A few more thoughts I've had so far:
- Just keeping track of what has been loaded in AS3 isn't good enough because if the user clears their cache they might be left loading a large SWF on a slow connection with no indicator.
- Might a combination of LoaderItem.httpStatus and LoaderItem.auditSize() be worth investigating?
- Is there a better loading framework for AS3 that I should be looking into instead of the Greensock classes?
- Ideally I would prefer to also have some kind of version detection to span sessions that could be months apart, but one step at a time.
Solução
when you are doing any HTTP request, the responce comes up with HTTPStatus property.
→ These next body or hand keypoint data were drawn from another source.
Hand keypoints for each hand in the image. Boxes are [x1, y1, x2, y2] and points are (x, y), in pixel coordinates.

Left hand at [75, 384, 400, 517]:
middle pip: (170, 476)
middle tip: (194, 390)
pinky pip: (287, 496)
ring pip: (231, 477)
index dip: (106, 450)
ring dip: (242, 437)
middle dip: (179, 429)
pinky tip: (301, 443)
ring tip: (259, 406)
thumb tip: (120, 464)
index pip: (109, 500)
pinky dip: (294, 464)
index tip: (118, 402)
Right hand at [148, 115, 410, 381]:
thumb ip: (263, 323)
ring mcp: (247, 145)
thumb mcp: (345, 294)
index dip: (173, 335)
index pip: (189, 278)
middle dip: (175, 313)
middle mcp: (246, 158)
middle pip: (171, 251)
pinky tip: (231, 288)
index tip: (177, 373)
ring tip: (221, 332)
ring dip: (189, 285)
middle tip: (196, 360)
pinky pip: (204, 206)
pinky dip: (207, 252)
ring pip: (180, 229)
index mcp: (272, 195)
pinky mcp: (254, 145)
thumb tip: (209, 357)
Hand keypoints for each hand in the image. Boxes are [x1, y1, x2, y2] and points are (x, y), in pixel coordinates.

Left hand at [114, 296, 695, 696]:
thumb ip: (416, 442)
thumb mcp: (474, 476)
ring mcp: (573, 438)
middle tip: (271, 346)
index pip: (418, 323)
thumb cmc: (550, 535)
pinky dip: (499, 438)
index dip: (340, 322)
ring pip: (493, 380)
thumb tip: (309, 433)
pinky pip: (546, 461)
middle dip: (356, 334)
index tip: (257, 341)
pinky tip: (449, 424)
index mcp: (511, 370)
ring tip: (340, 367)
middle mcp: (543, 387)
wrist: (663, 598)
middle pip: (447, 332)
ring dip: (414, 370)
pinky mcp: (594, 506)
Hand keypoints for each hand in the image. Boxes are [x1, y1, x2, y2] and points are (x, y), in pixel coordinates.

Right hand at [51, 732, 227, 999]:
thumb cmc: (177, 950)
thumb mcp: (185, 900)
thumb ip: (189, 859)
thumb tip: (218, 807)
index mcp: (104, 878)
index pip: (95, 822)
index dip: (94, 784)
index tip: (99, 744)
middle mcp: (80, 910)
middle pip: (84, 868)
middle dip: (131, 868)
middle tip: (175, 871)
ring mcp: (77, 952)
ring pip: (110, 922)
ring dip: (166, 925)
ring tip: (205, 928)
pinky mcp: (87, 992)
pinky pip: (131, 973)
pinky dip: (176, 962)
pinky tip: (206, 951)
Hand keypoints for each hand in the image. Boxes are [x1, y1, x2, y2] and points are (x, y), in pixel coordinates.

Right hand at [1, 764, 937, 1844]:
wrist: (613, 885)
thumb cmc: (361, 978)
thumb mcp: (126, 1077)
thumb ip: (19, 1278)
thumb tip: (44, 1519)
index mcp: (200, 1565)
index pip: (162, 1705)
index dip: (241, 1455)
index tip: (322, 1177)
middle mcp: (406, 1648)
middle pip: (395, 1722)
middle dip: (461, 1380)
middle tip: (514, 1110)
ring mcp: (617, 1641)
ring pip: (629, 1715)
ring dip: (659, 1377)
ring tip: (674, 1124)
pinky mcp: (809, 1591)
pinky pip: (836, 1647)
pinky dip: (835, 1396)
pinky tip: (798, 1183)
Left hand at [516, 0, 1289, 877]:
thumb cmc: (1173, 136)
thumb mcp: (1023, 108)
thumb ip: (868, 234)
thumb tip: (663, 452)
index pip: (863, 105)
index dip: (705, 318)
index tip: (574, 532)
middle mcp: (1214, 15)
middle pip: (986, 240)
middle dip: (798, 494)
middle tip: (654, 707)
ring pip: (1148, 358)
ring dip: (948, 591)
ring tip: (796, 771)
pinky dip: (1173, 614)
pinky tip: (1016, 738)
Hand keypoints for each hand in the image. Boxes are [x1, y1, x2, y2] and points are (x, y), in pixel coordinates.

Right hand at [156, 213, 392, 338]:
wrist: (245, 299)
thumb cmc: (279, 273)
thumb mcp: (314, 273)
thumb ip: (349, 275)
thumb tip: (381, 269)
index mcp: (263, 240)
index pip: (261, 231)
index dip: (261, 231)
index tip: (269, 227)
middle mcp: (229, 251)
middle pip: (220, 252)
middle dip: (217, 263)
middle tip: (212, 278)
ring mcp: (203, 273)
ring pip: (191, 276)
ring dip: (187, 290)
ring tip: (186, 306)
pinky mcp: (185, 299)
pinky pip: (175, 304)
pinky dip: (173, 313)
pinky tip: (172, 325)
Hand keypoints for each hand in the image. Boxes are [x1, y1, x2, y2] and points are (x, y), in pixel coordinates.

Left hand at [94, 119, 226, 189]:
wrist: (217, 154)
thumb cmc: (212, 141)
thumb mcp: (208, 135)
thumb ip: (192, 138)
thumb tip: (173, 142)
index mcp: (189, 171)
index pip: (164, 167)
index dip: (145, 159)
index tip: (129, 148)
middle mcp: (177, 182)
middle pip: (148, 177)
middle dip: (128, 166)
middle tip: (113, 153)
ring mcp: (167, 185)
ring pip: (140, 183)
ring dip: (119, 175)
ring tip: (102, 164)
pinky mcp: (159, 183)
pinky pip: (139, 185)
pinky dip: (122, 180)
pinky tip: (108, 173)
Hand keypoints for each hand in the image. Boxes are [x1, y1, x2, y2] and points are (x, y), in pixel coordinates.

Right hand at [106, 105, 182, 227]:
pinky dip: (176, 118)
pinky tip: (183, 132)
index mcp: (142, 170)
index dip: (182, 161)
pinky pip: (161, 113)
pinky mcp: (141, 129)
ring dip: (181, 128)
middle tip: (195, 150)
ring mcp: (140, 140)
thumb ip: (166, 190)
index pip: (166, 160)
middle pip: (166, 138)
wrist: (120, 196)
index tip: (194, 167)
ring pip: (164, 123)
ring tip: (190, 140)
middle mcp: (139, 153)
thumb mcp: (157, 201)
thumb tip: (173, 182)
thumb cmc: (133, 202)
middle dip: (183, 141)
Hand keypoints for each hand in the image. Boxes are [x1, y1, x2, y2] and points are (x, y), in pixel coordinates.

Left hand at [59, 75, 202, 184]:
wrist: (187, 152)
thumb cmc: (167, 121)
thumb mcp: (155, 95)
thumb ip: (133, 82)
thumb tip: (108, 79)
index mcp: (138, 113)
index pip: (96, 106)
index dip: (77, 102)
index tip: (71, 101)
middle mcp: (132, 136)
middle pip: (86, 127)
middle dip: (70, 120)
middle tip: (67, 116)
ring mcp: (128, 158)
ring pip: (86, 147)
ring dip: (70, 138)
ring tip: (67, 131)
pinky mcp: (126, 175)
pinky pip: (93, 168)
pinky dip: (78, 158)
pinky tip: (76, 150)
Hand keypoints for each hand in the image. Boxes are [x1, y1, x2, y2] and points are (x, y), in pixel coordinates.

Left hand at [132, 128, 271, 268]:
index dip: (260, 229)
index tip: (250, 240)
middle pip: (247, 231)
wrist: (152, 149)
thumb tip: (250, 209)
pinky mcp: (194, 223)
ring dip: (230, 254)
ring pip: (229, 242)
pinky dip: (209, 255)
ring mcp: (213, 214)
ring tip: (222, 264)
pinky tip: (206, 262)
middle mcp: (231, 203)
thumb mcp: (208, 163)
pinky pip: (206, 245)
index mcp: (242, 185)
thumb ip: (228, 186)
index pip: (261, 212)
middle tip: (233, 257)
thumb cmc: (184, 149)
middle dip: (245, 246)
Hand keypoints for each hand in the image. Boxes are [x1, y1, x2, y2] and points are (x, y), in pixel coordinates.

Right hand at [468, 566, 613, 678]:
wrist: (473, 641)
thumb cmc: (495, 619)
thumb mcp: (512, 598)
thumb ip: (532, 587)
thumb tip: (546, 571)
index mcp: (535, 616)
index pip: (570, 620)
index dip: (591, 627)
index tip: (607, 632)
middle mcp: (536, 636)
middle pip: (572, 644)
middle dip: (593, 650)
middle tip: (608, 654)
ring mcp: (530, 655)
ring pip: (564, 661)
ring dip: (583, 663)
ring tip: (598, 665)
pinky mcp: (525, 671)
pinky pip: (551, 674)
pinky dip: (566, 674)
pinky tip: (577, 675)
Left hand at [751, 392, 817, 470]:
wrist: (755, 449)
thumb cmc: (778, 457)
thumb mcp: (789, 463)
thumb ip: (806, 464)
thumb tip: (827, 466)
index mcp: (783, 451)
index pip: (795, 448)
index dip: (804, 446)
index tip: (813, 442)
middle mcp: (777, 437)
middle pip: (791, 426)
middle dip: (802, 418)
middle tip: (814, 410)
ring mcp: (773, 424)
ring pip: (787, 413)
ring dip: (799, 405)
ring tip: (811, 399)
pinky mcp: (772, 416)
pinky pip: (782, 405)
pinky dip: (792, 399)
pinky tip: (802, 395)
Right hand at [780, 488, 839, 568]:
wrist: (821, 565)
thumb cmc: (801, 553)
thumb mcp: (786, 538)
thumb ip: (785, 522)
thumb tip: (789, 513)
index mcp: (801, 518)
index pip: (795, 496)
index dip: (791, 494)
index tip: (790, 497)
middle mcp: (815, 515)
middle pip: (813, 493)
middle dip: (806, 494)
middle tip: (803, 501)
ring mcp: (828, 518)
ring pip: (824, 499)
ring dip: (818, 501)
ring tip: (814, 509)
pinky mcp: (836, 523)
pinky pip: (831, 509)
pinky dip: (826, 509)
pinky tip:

In AS3 you just need to chek if
HttpStatusEvent.status == 304
And for httpStatus
in greensock library.
Basically 304 code means that no chages has been made on server side to the resource which user has requested. Which eventually leads to conclution that the resource is in the cache.
UPDATE
If this will not fit your needs try storing some variable for should you play the animation or not in Cookies or in Session variables.